Can anyone offer some help? I appreciate it 🙂

From my experience so far in the clinical skills center at school:
If it's your first year, they go easy on you and the patient won't have too many problems or have trouble paying attention
If not, they may not pay attention or understand you so well when you talk, they might be chatty, not willing to listen, and wouldn't want to be there, or a combination.
 
It's just a practice. It's not worth anything and it's just with other classmates, but next semester it gets to be worth a lot more. I've been scoping out YouTube but I can't find clear cut answers like:
When someone is angry... do this, this and this and not this.
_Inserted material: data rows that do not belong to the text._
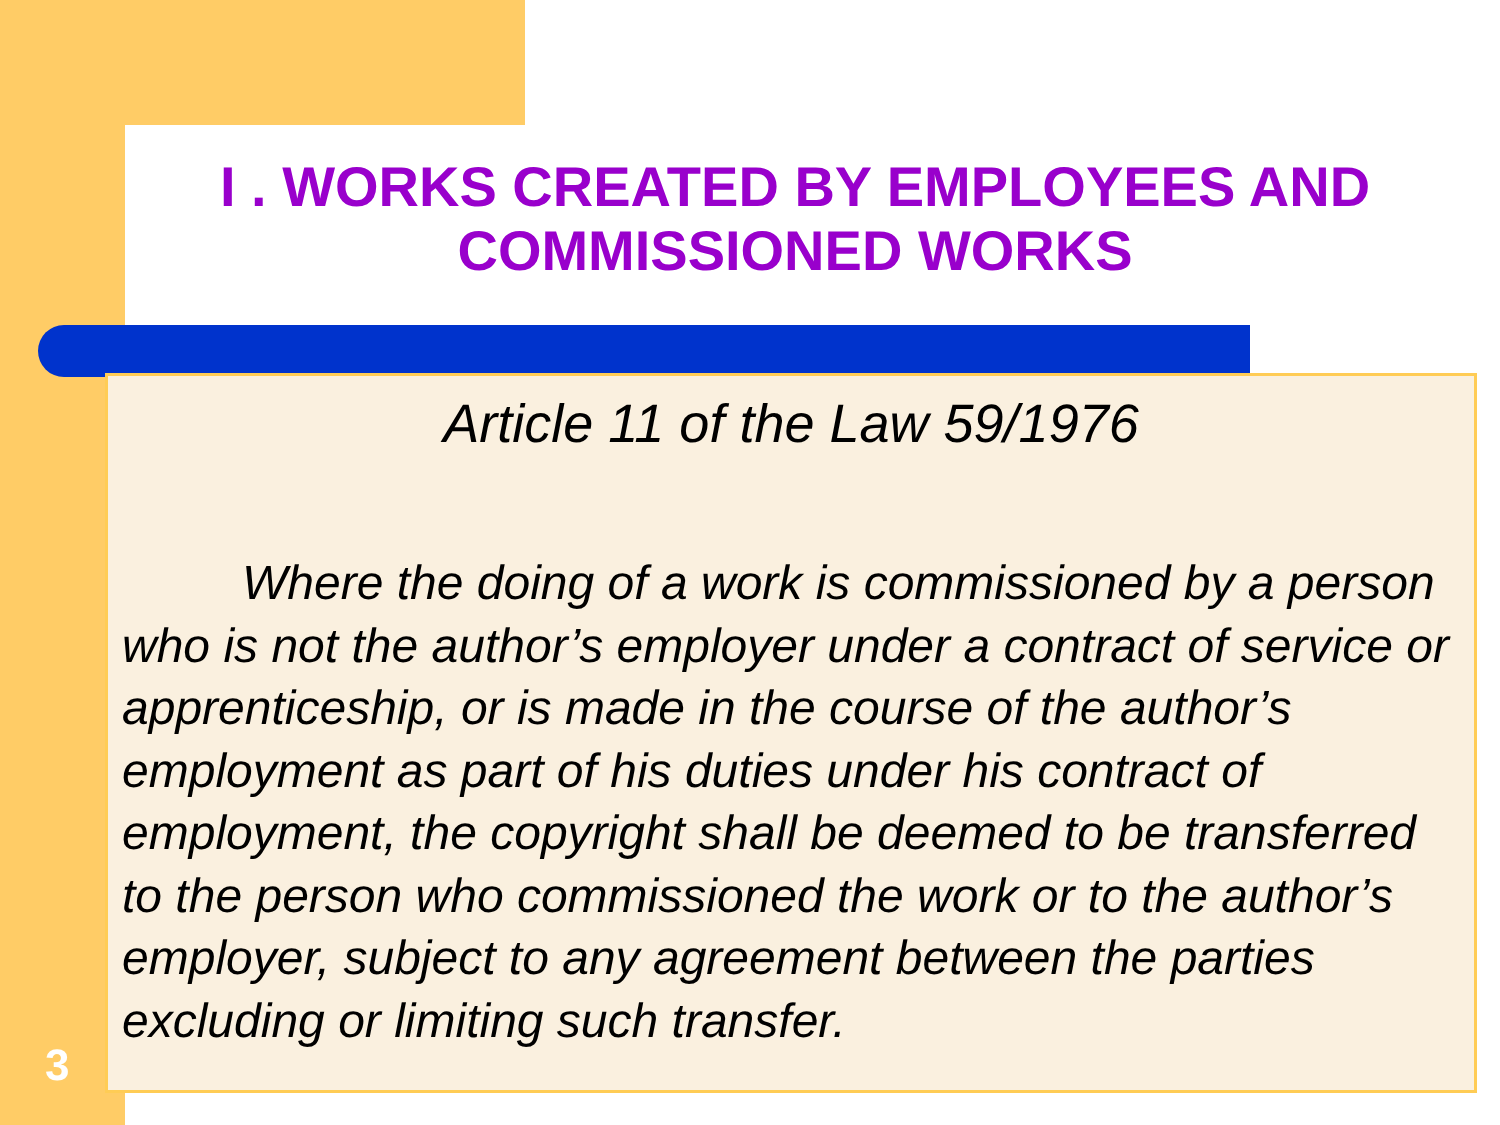I . WORKS CREATED BY EMPLOYEES AND COMMISSIONED WORKS
Article 11 of the Law 59/1976
Where the doing of a work is commissioned by a person who is not the author’s employer under a contract of service or apprenticeship, or is made in the course of the author’s employment as part of his duties under his contract of employment, the copyright shall be deemed to be transferred to the person who commissioned the work or to the author’s employer, subject to any agreement between the parties excluding or limiting such transfer.
3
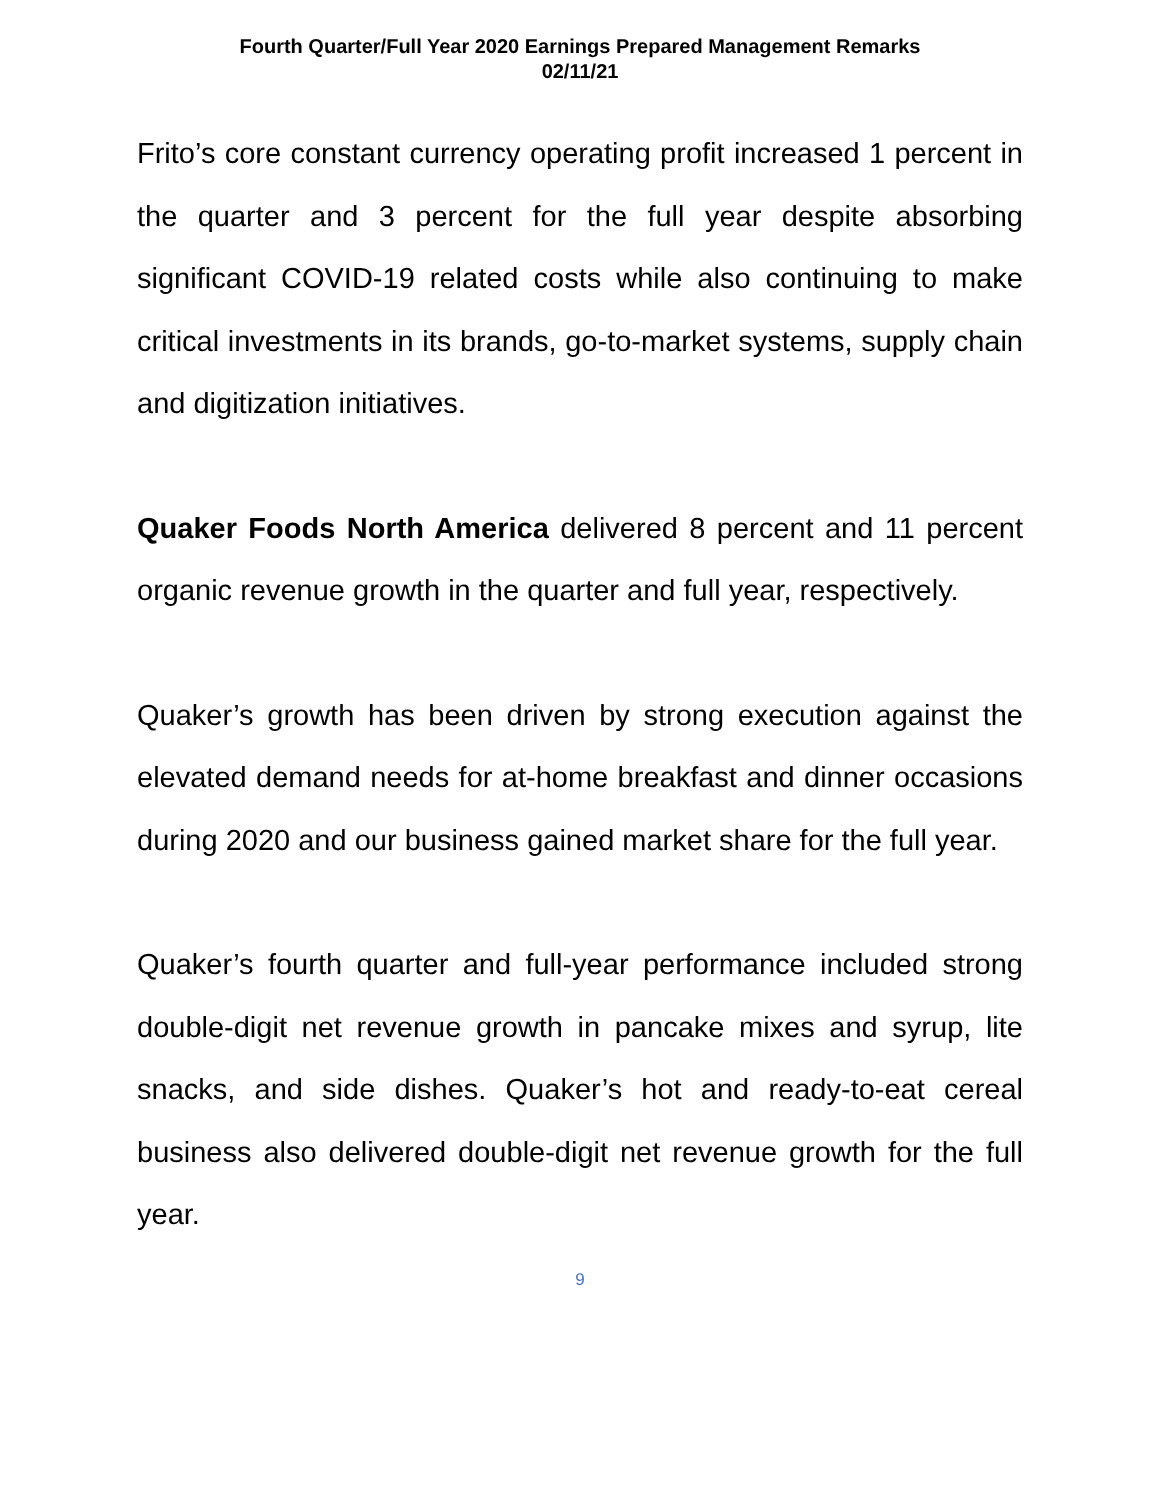Fourth Quarter/Full Year 2020 Earnings Prepared Management Remarks
02/11/21
Frito’s core constant currency operating profit increased 1 percent in the quarter and 3 percent for the full year despite absorbing significant COVID-19 related costs while also continuing to make critical investments in its brands, go-to-market systems, supply chain and digitization initiatives.
Quaker Foods North America delivered 8 percent and 11 percent organic revenue growth in the quarter and full year, respectively.
Quaker’s growth has been driven by strong execution against the elevated demand needs for at-home breakfast and dinner occasions during 2020 and our business gained market share for the full year.
Quaker’s fourth quarter and full-year performance included strong double-digit net revenue growth in pancake mixes and syrup, lite snacks, and side dishes. Quaker’s hot and ready-to-eat cereal business also delivered double-digit net revenue growth for the full year.
9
Thanks for the input so far, guys. Does anyone have anything more concrete?
 
It's just a practice. It's not worth anything and it's just with other classmates, but next semester it gets to be worth a lot more. I've been scoping out YouTube but I can't find clear cut answers like:
When someone is angry... do this, this and this and not this.
Thanks for the input so far, guys. Does anyone have anything more concrete?

I'm not sure if this is concrete, but one thing I can say is that you have to make your own decision on what you think would be best for the patient, because even with guidelines, they can't make them for every possible scenario. It's up to you to pick up clues about how a patient is feeling and what he/she wants.